With a focus on “China’s People, China’s Country, China’s People’s Country, China’s Peoples Country,” the document shows a country that’s catapulted to the top in new technologies, science and society, but still struggling with the old hot spots – land, housing, pollution and climate change.
It’s not just a China initiative – the proposed policies are “shared humanity” and aimed at promoting “a new global order” to deal with issues like climate change and “human capital” – quality of life, wellbeing, and enhanced international competitiveness.
The policy, revealed by the National People’s Congress (NPC) in March, made the theme “common prosperity” for all countries in a bid to encourage continued global growth amid the United States-China trade war.
The document has laid down 17 goals or indicators that will be incorporated into the country’s three annual economic report reports.
They include the two goals outlined in the New Economic Design Initiative – expanding the country’s space for private enterprises and diversifying the economy away from debt- and state-owned enterprise-based growth.
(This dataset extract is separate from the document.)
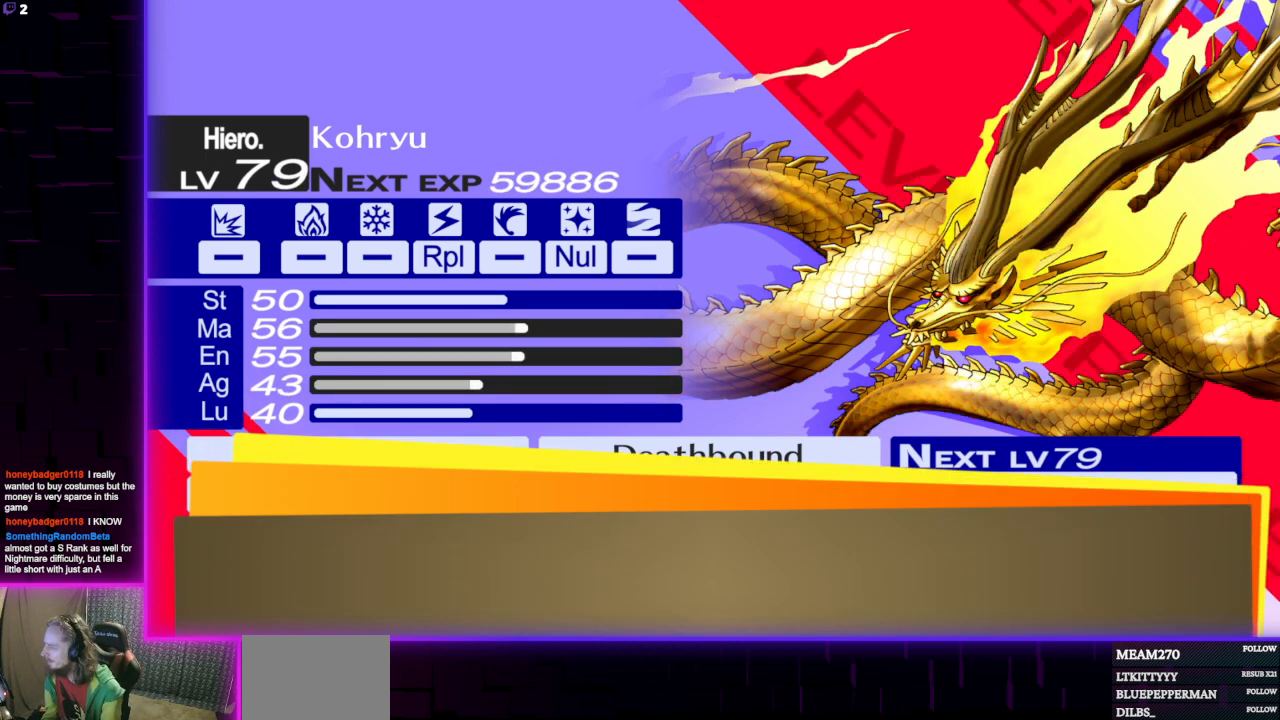
{"buttons": [], "left_stick": "center", "right_stick": "center", "events": [[33, "A", "up"], [133, "A", "down"], [300, "A", "up"], [434, "A", "down"], [467, "A", "up"]]}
NPC President Xi Jinping has long asserted China’s position as an emerging superpower, and officials have committed to pushing for bigger gains in key areas like agriculture, energy, construction, clean technology, the internet and communication, transport, air, water and sanitation.
Though economists describe it as a modest turnaround from years of deceleration and economic slowing, a new pact signed in 2015 between Beijing and its main trading partners in an effort to create “fair, open and mutually beneficial trade and investment” showed the distance remaining between the two countries.